Family remake momentum continued with Universal and DreamWorks’ “How to Train Your Dragon” ($262 million and counting). Live-action version of “HTTYD2” is set for June 2027. Star power and grown-up rom-dram counter programming of Celine Song’s “Materialists” ($36.5M) helped it become A24’s 7th biggest film of all-time. “28 Years Later” made nearly $10M more than “Elio” in their late June opening weekend face-off, but the Pixar animated feature ended-up totaling a few million more than Danny Boyle’s horror/thriller. “Elio” didn’t have quite the impact of fellow Pixar original “Elemental” ($154M in Summer 2023), but it did have a 3.5x multiple ($72.9M from a $20.8M open), rare for most major releases.

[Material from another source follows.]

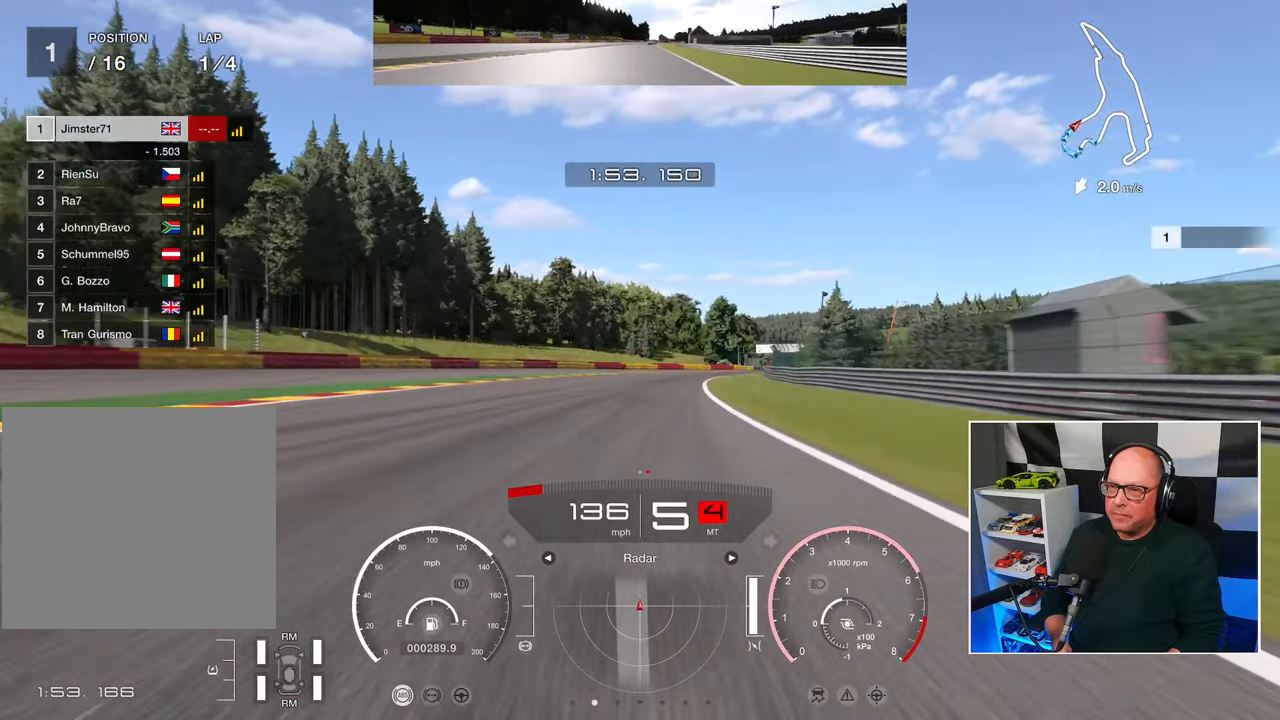
{"buttons": ["R2"], "left_stick": "up-right", "right_stick": "center", "events": []}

After a couple of larger than expected drops, “F1” has had some staying power during the second half of summer. It’s closing-in on $185 million domestically, plus another $400 million overseas. “F1” crushed “M3GAN 2.0” in their debut weekend. The Blumhouse sequel is arguably the biggest bomb of the summer, with just $24 million domestically. (The first one did $95M).
“Jurassic World: Rebirth”, a surprise $5 Regal Monday Mystery Movie more than a week before its 4th of July release, is one of the top grossers worldwide at over $800 million, but that’s down $200M from 2022’s “Dominion”. (Domestically it’s $332M to $376M, a 12% decline.) Overtaking its North America total is “Superman”, with strong WOM propelling a $125M open to a $341M total and counting. Marvel’s “The Fantastic Four: First Steps” doesn’t have the same kind of ‘repeat business’ impact, and it shows, with a smaller debut ($118M) and much smaller total (currently $250M).
July 18th trio of “I Know What You Did Last Summer”, “Eddington” and “Smurfs” all underperformed, though the animated revival of those iconic characters is doing much more business overseas. Another animated return is hoping for repeat success, as “The Bad Guys 2” is close to matching its 2022 predecessor beat for beat at this point, hoping to reach $97M again.
Paramount’s “The Naked Gun” has attracted some business, but not exceptional numbers. It joins fellow comedy “Friendship” and NEON drama “The Life of Chuck” as films with significant, over-hyped, positive critical praise ahead of their releases. Disney’s fun (once it gets going) sequel “Freakier Friday” is bringing-in some moviegoers, though I thought it could do a little better. The late summer surprise is certainly horror flick “Weapons”, which is at $92 million and climbing —one of a half-dozen major success stories for WB in 2025.